Currently, malware (including trojans and worms and spyware, and malware) are used to send large amounts of files requested by the user, the latter are usually sold to spammers. There is a real black market linked to malware than the trading of personal information, you can purchase the use of infected computers, which can be used for its own purposes and without the knowledge of owners, a certain amount (in order of thousands) of computers controlled remotely via a backdoor.

Study: From Wikipedia, the free encyclopedia. The text is available under the Creative Commons.

What Is Malware | Part 1

Thursday, March 11th, 2010

What Is Malware?

Malware is defined as any software created with the sole purpose of causing more or less serious damage to the computer on which it runs. The term comes from the contraction of the words malicious and software, and therefore the literal meaning of “program evil”, is also known as malicious code.

The spread of such software is constantly increasing. It is estimated that in 2008 only one year on the Internet are shot about 15 million of malware, including those circulated between the months of January and August are the sum of the previous 17 years, and these numbers will likely increase.

Categories Of Malware

Are distinguished several categories of malware, though often these programs are composed of several parts interdependent, and therefore belong to more than one class. Furthermore, given the rapid developments in this field, the classification presented below is not to be exhaustive.

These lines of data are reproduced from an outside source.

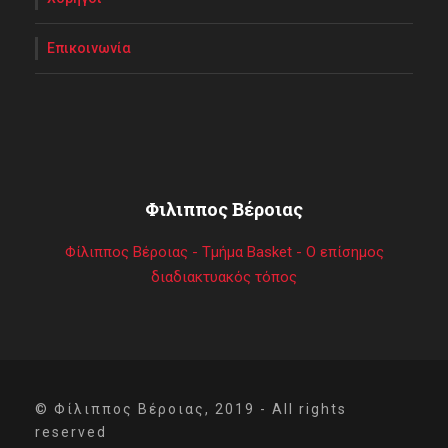
Επικοινωνία
Φιλιππος Βέροιας
Φίλιππος Βέροιας - Τμήμα Basket - Ο επίσημος
διαδιακτυακός τόπος
© Φίλιππος Βέροιας, 2019 - All rights
reserved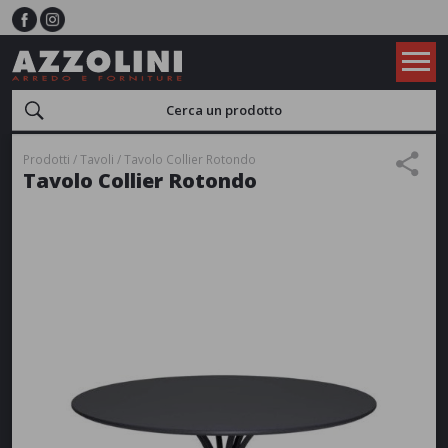
Prodotti
Tavoli
Tavolo Collier Rotondo
Tavolo Collier Rotondo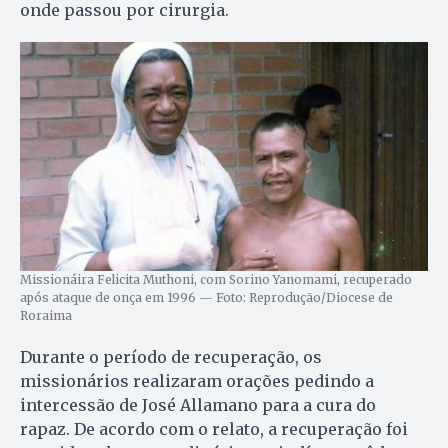
onde passou por cirurgia.
Missionáira Felicita Muthoni, com Sorino Yanomami, recuperado
após ataque de onça em 1996 — Foto: Reprodução/Diocese de
Roraima
Durante o período de recuperação, os
missionários realizaram orações pedindo a
intercessão de José Allamano para a cura do
rapaz. De acordo com o relato, a recuperação foi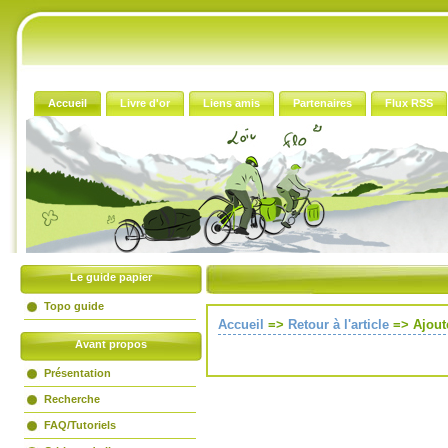
Accueil
Livre d'or
Liens amis
Partenaires
Flux RSS
Le guide papier
Topo guide
Accueil
=>
Retour à l'article
=>
Ajout
Avant propos
Présentation
Recherche
FAQ/Tutoriels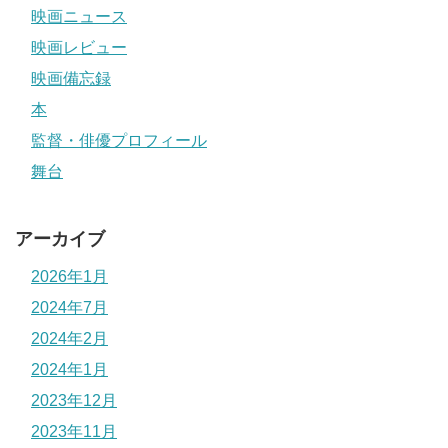
映画ニュース
映画レビュー
映画備忘録
本
監督・俳優プロフィール
舞台
アーカイブ
2026年1月
2024年7月
2024年2月
2024年1月
2023年12月
2023年11月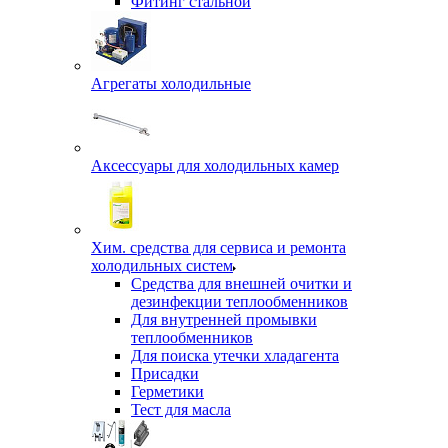
Фитинг стальной
Агрегаты холодильные
Аксессуары для холодильных камер
Хим. средства для сервиса и ремонта
холодильных систем
Средства для внешней очитки и
дезинфекции теплообменников
Для внутренней промывки
теплообменников
Для поиска утечки хладагента
Присадки
Герметики
Тест для масла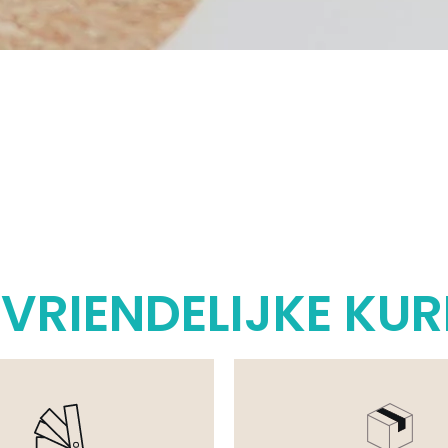
UVRIENDELIJKE KU
Te Maken Voor Je Proefbes
Verzendkosten.
Om Het Gemakkelijk En Be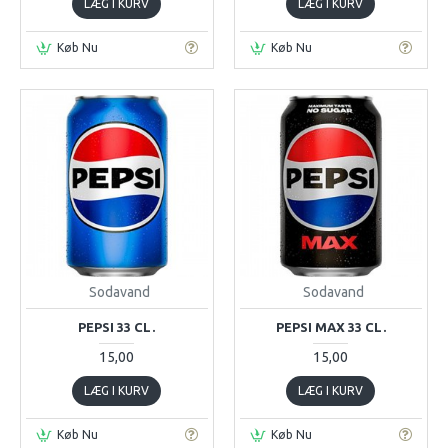
LÆG I KURV
LÆG I KURV
Køb Nu
Køb Nu
Sodavand
Sodavand
PEPSI 33 CL.
PEPSI MAX 33 CL.
15,00
15,00
LÆG I KURV
LÆG I KURV
Køb Nu
Køb Nu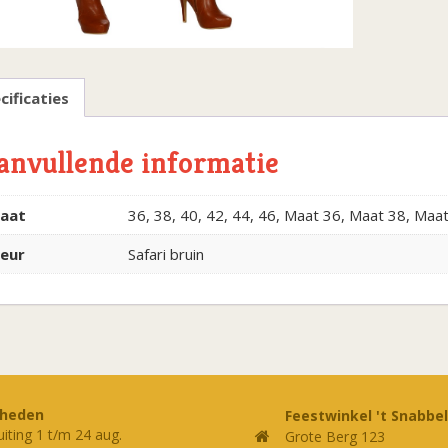
cificaties
anvullende informatie
aat
36, 38, 40, 42, 44, 46, Maat 36, Maat 38, Maa
leur
Safari bruin
rheden
Feestwinkel 't Snabbel
uiting 1 t/m 24 aug.
Grote Berg 123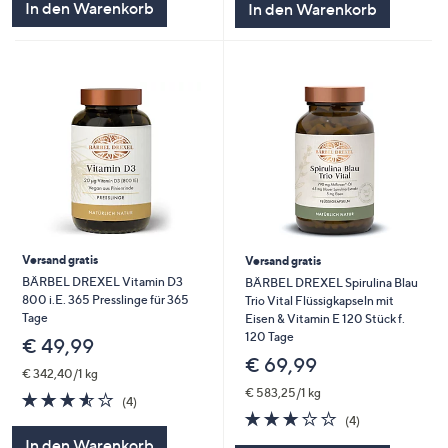
In den Warenkorb
In den Warenkorb
Versand gratis
Versand gratis
BÄRBEL DREXEL Vitamin D3
BÄRBEL DREXEL Spirulina Blau
800 i.E. 365 Presslinge für 365
Trio Vital Flüssigkapseln mit
Tage
Eisen & Vitamin E 120 Stück f.
120 Tage
€ 49,99
€ 69,99
€ 342,40/1 kg
€ 583,25/1 kg
3.5
4
(4)
von
Bewertungen
3.0
4
(4)
5
von
Bewertungen
In den Warenkorb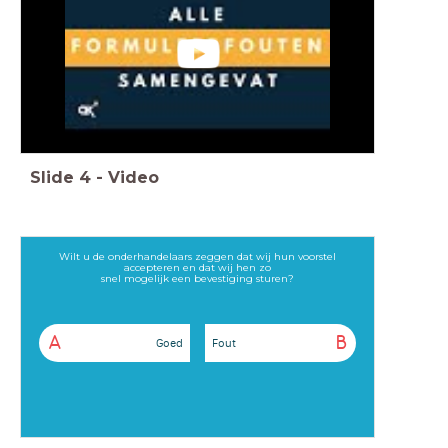
Slide
4
-
Video
Wilt u de onderhandelaars zeggen dat wij hun voorstel
accepteren en dat wij hen zo
snel mogelijk een bevestiging sturen?
A
B
Goed
Fout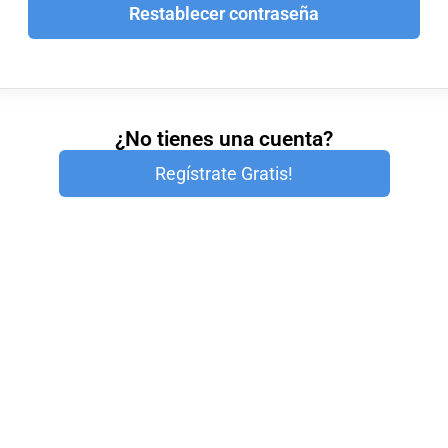
Restablecer contraseña
¿No tienes una cuenta?
Regístrate Gratis!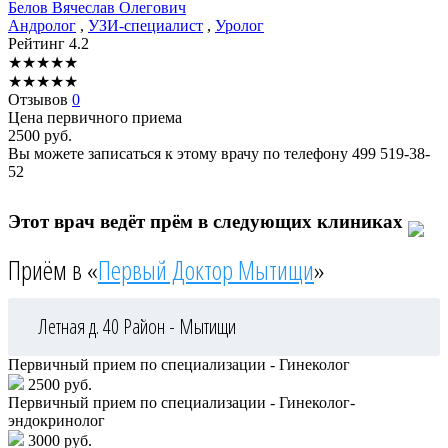
Белов
Вячеслав Олегович
Андролог
,
УЗИ-специалист
,
Уролог
Рейтинг
4.2
★
★
★
★
★
★
★
★
★
★
Отзывов
0
Цена первичного приема
2500
руб.
Вы можете записаться к этому врачу по телефону
499 519-38-
52
Этот врач ведёт прём в следующих клиниках
Приём в «
Первый Доктор Мытищи
»
Летная д. 40
Район - Мытищи
Первичный прием по специализации - Гинеколог
2500 руб.
Первичный прием по специализации - Гинеколог-
эндокринолог
3000 руб.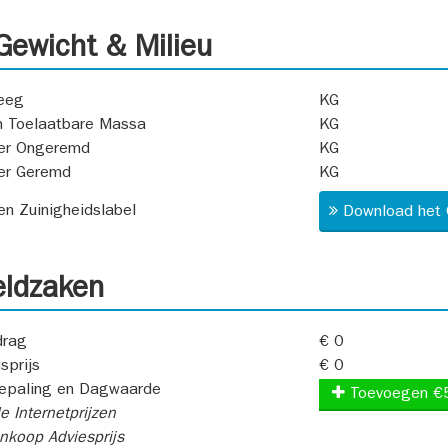
ewicht & Milieu
eeg
KG
 Toelaatbare Massa
KG
er Ongeremd
KG
er Geremd
KG
 en Zuinigheidslabel
Download het 
ldzaken
rag
€ 0
sprijs
€ 0
epaling en Dagwaarde
Toevoegen €
e Internetprijzen
koop Adviesprijs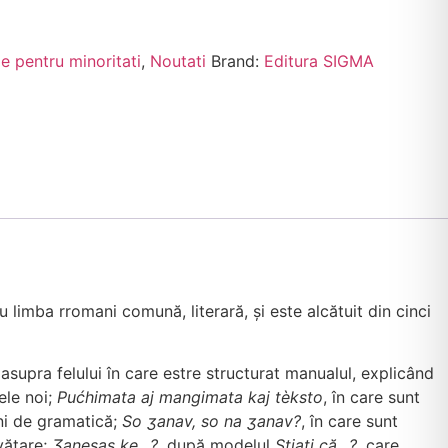
e pentru minoritati
,
Noutati
Brand:
Editura SIGMA
limba rromani comună, literară, și este alcătuit din cinci
 asupra felului în care estre structurat manualul, explicând
ele noi;
Pućhimata aj mangimata kaj tèksto
, în care sunt
uni de gramatică;
So ʒanav, so na ʒanav?
, în care sunt
nvățare;
Ʒanesas ke…?
, după modelul
Știați că…?,
care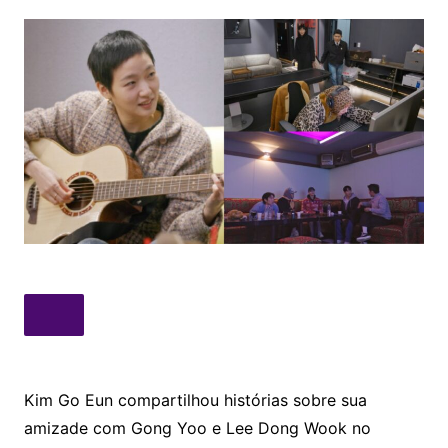
Kim Go Eun compartilhou histórias sobre sua
amizade com Gong Yoo e Lee Dong Wook no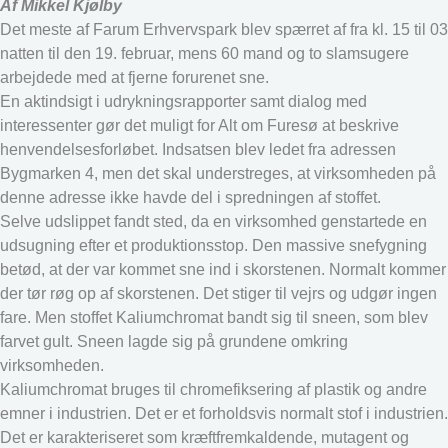
Af Mikkel Kjølby
Det meste af Farum Erhvervspark blev spærret af fra kl. 15 til 03
natten til den 19. februar, mens 60 mand og to slamsugere
arbejdede med at fjerne forurenet sne.
En aktindsigt i udrykningsrapporter samt dialog med
interessenter gør det muligt for Alt om Furesø at beskrive
henvendelsesforløbet. Indsatsen blev ledet fra adressen
Bygmarken 4, men det skal understreges, at virksomheden på
denne adresse ikke havde del i spredningen af stoffet.
Selve udslippet fandt sted, da en virksomhed genstartede en
udsugning efter et produktionsstop. Den massive snefygning
betød, at der var kommet sne ind i skorstenen. Normalt kommer
der tør røg op af skorstenen. Det stiger til vejrs og udgør ingen
fare. Men stoffet Kaliumchromat bandt sig til sneen, som blev
farvet gult. Sneen lagde sig på grundene omkring
virksomheden.
Kaliumchromat bruges til chromefiksering af plastik og andre
emner i industrien. Det er et forholdsvis normalt stof i industrien.
Det er karakteriseret som kræftfremkaldende, mutagent og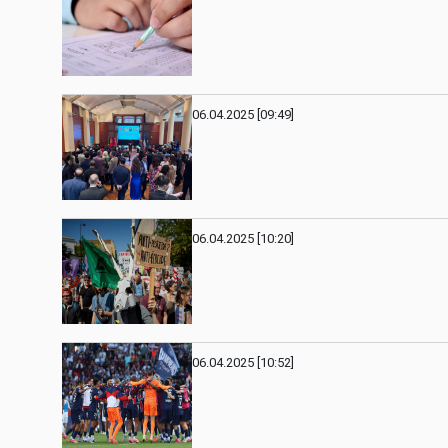
06.04.2025 [09:49]
06.04.2025 [10:20]
06.04.2025 [10:52]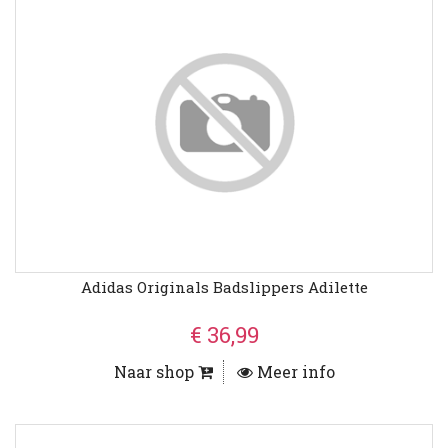
Adidas Originals Badslippers Adilette
€ 36,99
Naar shop
Meer info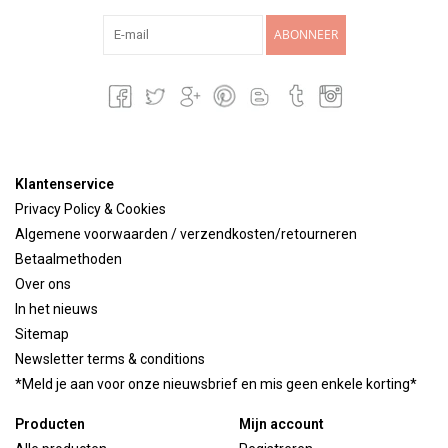
ABONNEER
Klantenservice
Privacy Policy & Cookies
Algemene voorwaarden / verzendkosten/retourneren
Betaalmethoden
Over ons
In het nieuws
Sitemap
Newsletter terms & conditions
*Meld je aan voor onze nieuwsbrief en mis geen enkele korting*
Producten
Mijn account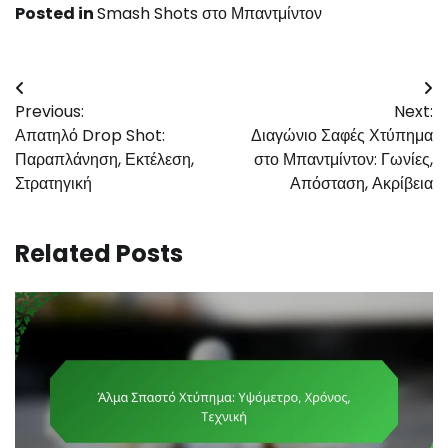
Posted in
Smash Shots στο Μπαντμίντον
Post
Previous:
Next:
navigation
Απατηλό Drop Shot:
Διαγώνιο Σαφές Χτύπημα
Παραπλάνηση, Εκτέλεση,
στο Μπαντμίντον: Γωνίες,
Στρατηγική
Απόσταση, Ακρίβεια
Related Posts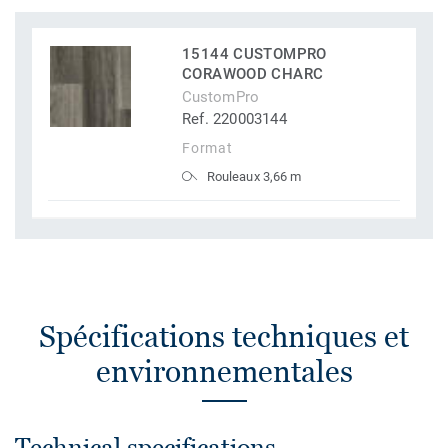
15144 CUSTOMPRO
CORAWOOD CHARC
CustomPro
Ref. 220003144
Format
Rouleaux 3,66 m
Spécifications techniques et
environnementales
Technical specifications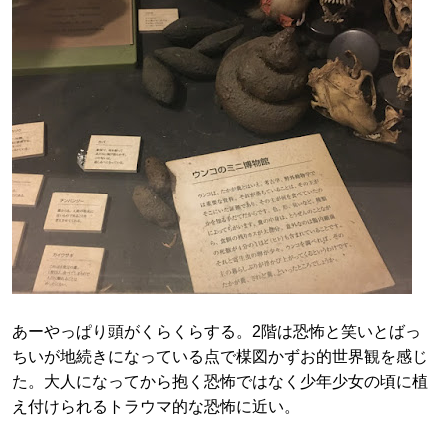
あーやっぱり頭がくらくらする。2階は恐怖と笑いとばっ
ちいが地続きになっている点で楳図かずお的世界観を感じ
た。大人になってから抱く恐怖ではなく少年少女の頃に植
え付けられるトラウマ的な恐怖に近い。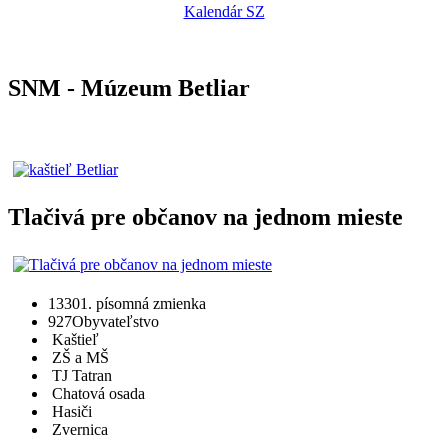
Kalendár SZ
SNM - Múzeum Betliar
Tlačivá pre občanov na jednom mieste
1330
1. písomná zmienka
927
Obyvateľstvo
Kaštieľ
ZŠ a MŠ
TJ Tatran
Chatová osada
Hasiči
Zvernica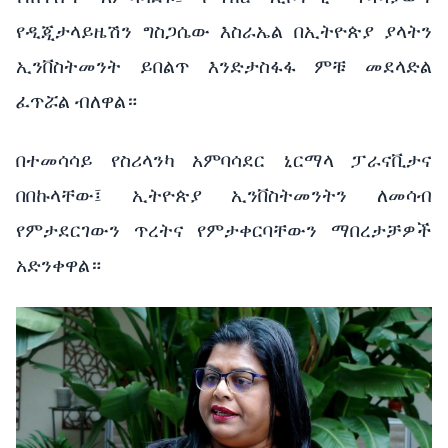
የዲጂታላይዜሽን ግስጋሴው እስራኤል በኢትዮጵያ ያላትን
ኢንቨስትመንት ይበልጥ እንድታስፋፋ ምቹ መደላድል
ፈጥሯል ብለዋል።
በተመሳሳይ የስሪላንካ አምባሳደር ኒርማላ ፓራናቪታና
በበኩላቸው፤ ኢትዮጵያ ኢንቨስትመንትን ለመሳብ
የምታደርገውን ጥረትና የምታቀርባቸውን ማበረታቻዎች
አድንቀዋል።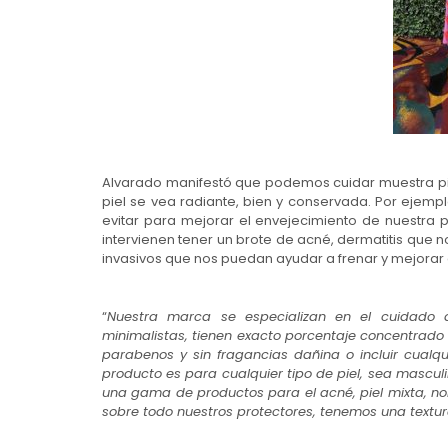
Alvarado manifestó que podemos cuidar muestra piel 
piel se vea radiante, bien y conservada. Por ejemp
evitar para mejorar el envejecimiento de nuestra p
intervienen tener un brote de acné, dermatitis que 
invasivos que nos puedan ayudar a frenar y mejorar e
“
Nuestra marca se especializan en el cuidado d
minimalistas, tienen exacto porcentaje concentrado 
parabenos y sin fragancias dañina o incluir cualq
producto es para cualquier tipo de piel, sea masculi
una gama de productos para el acné, piel mixta, no
sobre todo nuestros protectores, tenemos una textur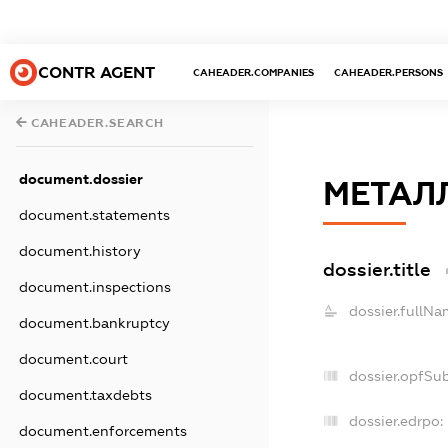
CONTR AGENT
CAHEADER.COMPANIES
CAHEADER.PERSONS
CAHEADER.SEARCH
document.dossier
МЕТАЛ
document.statements
document.history
dossier.title
document.inspections
dossier.fullNa
document.bankruptcy
document.court
dossier.opfSu
document.taxdebts
dossier.edrpo:
document.enforcements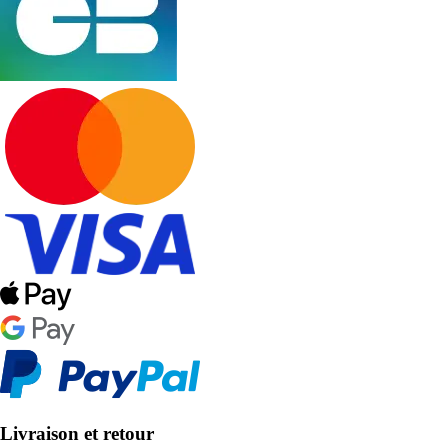
Livraison et retour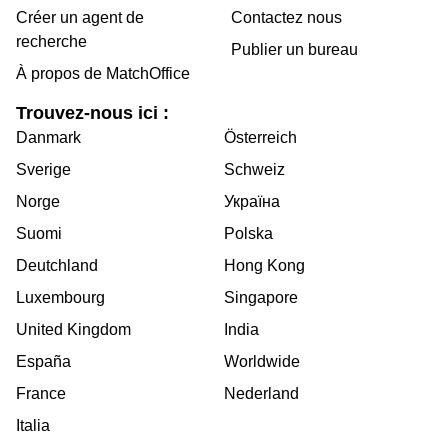
Créer un agent de
Contactez nous
recherche
Publier un bureau
À propos de MatchOffice
Trouvez-nous ici :
Danmark
Österreich
Sverige
Schweiz
Norge
Україна
Suomi
Polska
Deutchland
Hong Kong
Luxembourg
Singapore
United Kingdom
India
España
Worldwide
France
Nederland
Italia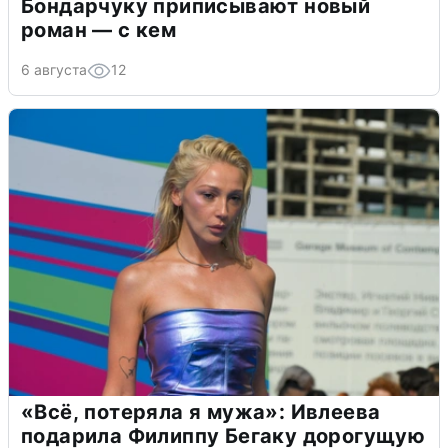
Бондарчуку приписывают новый
роман — с кем
6 августа
12
«Всё, потеряла я мужа»: Ивлеева
подарила Филиппу Бегаку дорогущую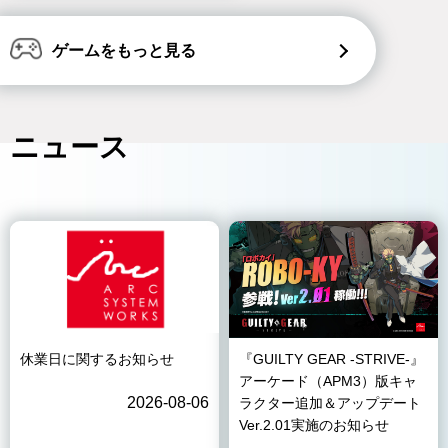
ゲームをもっと見る
ニュース
休業日に関するお知らせ
『GUILTY GEAR -STRIVE-』
アーケード（APM3）版キャ
2026-08-06
ラクター追加＆アップデート
Ver.2.01実施のお知らせ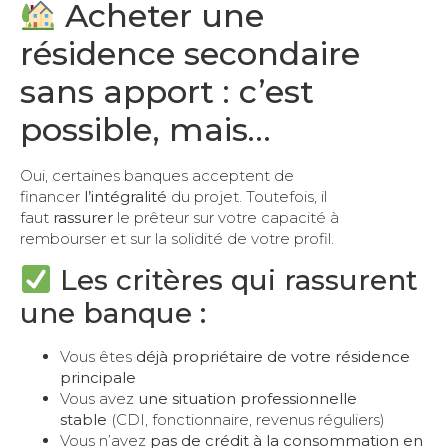
Acheter une
résidence secondaire
sans apport : c’est
possible, mais…
Oui, certaines banques acceptent de
financer
l’intégralité
du projet. Toutefois, il
faut
rassurer
le prêteur sur votre capacité à
rembourser et sur la solidité de votre profil.
Les critères qui rassurent
une banque :
Vous êtes
déjà propriétaire de votre résidence
principale
Vous avez
une situation professionnelle
stable
(CDI, fonctionnaire, revenus réguliers)
Vous n’avez
pas de crédit à la consommation en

  • Virus: they are pieces of code that spreads by copying itself into other programs, or in a particular section of the hard drive in order to be executed each time the infected file is opened. A virus program travels from one computer to another via the movement of infected files by users.
  • Worm: they do not need malware to infect other files to spread, because changing the operating system of the host machine to be executed automatically, and groped to replicate using mostly the Internet. To induce you to run them using social engineering techniques, or exploiting the defects (bugs) of some programs to spread automatically. Their purpose is to slow down the system with useless or harmful operations.
  • Trojan horses: software that besides having the functionality “lawful”, useful to induce you to use, contain malicious instructions that are executed without the user. Not have auto-replication, so spread must be knowingly sent to the victim. The name comes from the famous Trojan horse.
  • Backdoor: literally “back door”. Are programs which allow unauthorized access to the system you are running. Typically spread in combination with a trojan or a worm, or are a form of emergency access to a system, for example to cater for the recovery of a forgotten password.
  • Spyware: Software that is used to gather information from the system on which they are installed and to transmit to a beneficiary. Information carp may go up from surfing habits to passwords and encryption keys for a user.
  • Dialer: these programs are responsible for managing the connection to the Internet via the normal telephone line. Malwares are quite dangerous programs as they are used in fraudulent manners, changing the number dialed by the connection with a default set rates in order to reap illegal profits without your knowledge.